• Task brief: Restate all of the records below exactly. Do not carry over any image.

*** Given records Section Begins ***

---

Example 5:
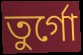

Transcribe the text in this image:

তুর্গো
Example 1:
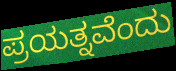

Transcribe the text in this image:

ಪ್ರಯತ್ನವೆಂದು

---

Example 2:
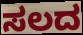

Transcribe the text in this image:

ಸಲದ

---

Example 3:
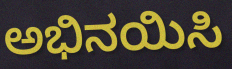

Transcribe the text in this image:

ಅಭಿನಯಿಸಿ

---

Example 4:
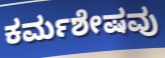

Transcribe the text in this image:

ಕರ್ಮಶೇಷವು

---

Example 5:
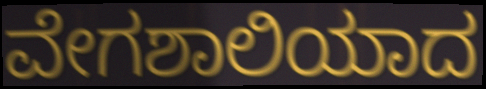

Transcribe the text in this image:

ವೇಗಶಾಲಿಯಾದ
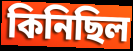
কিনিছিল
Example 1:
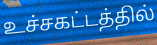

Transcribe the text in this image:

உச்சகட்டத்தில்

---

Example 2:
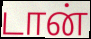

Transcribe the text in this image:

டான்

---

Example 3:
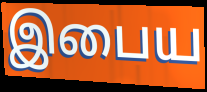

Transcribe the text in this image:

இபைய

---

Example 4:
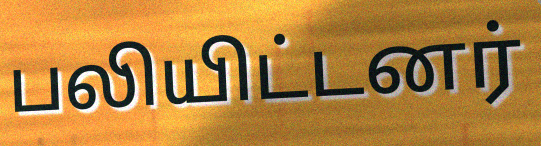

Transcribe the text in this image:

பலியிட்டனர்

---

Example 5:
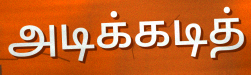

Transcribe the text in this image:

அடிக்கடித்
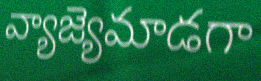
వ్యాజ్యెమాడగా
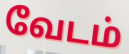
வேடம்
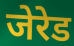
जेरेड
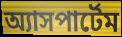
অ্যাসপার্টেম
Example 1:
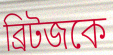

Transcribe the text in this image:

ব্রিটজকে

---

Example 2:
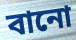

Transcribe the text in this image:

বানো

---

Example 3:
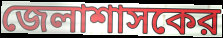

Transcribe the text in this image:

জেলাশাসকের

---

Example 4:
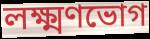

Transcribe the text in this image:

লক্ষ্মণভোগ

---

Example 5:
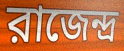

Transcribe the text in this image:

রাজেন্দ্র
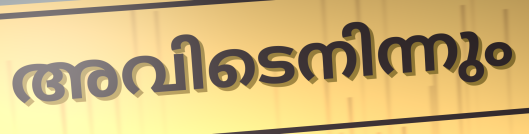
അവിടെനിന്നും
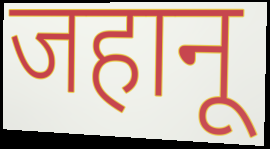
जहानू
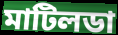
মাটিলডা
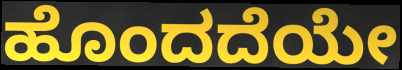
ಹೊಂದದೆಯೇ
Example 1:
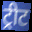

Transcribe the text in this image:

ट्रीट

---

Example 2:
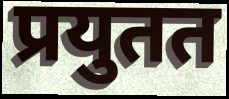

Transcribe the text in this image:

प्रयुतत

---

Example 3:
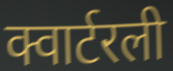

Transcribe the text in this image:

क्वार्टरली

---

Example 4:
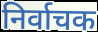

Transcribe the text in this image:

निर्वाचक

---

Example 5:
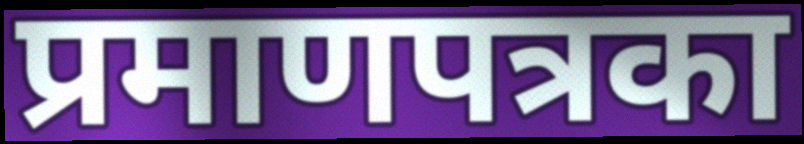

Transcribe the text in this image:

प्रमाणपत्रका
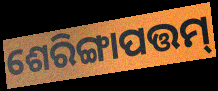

*** Given records Section Ends ***

• Result of this task:
---

Example 5:

Transcribe the text in this image:

তুর্গো
Example 1:

Transcribe the text in this image:

ಪ್ರಯತ್ನವೆಂದು

---

Example 2:

Transcribe the text in this image:

ಸಲದ

---

Example 3:

Transcribe the text in this image:

ಅಭಿನಯಿಸಿ

---

Example 4:

Transcribe the text in this image:

ಕರ್ಮಶೇಷವು

---

Example 5:

Transcribe the text in this image:

ವೇಗಶಾಲಿಯಾದ
কিনিছিল
Example 1:

Transcribe the text in this image:

உச்சகட்டத்தில்

---

Example 2:

Transcribe the text in this image:

டான்

---

Example 3:

Transcribe the text in this image:

இபைய

---

Example 4:

Transcribe the text in this image:

பலியிட்டனர்

---

Example 5:

Transcribe the text in this image:

அடிக்கடித்
వ్యాజ్యెమాడగా
வேடம்
जेरेड
অ্যাসপার্টেম
Example 1:

Transcribe the text in this image:

ব্রিটজকে

---

Example 2:

Transcribe the text in this image:

বানো

---

Example 3:

Transcribe the text in this image:

জেলাশাসকের

---

Example 4:

Transcribe the text in this image:

লক্ষ্মণভোগ

---

Example 5:

Transcribe the text in this image:

রাজেন্দ্র
അവിടെനിന്നും
जहानू
মাটিলডা
ಹೊಂದದೆಯೇ
Example 1:

Transcribe the text in this image:

ट्रीट

---

Example 2:

Transcribe the text in this image:

प्रयुतत

---

Example 3:

Transcribe the text in this image:

क्वार्टरली

---

Example 4:

Transcribe the text in this image:

निर्वाचक

---

Example 5:

Transcribe the text in this image:

प्रमाणपत्रका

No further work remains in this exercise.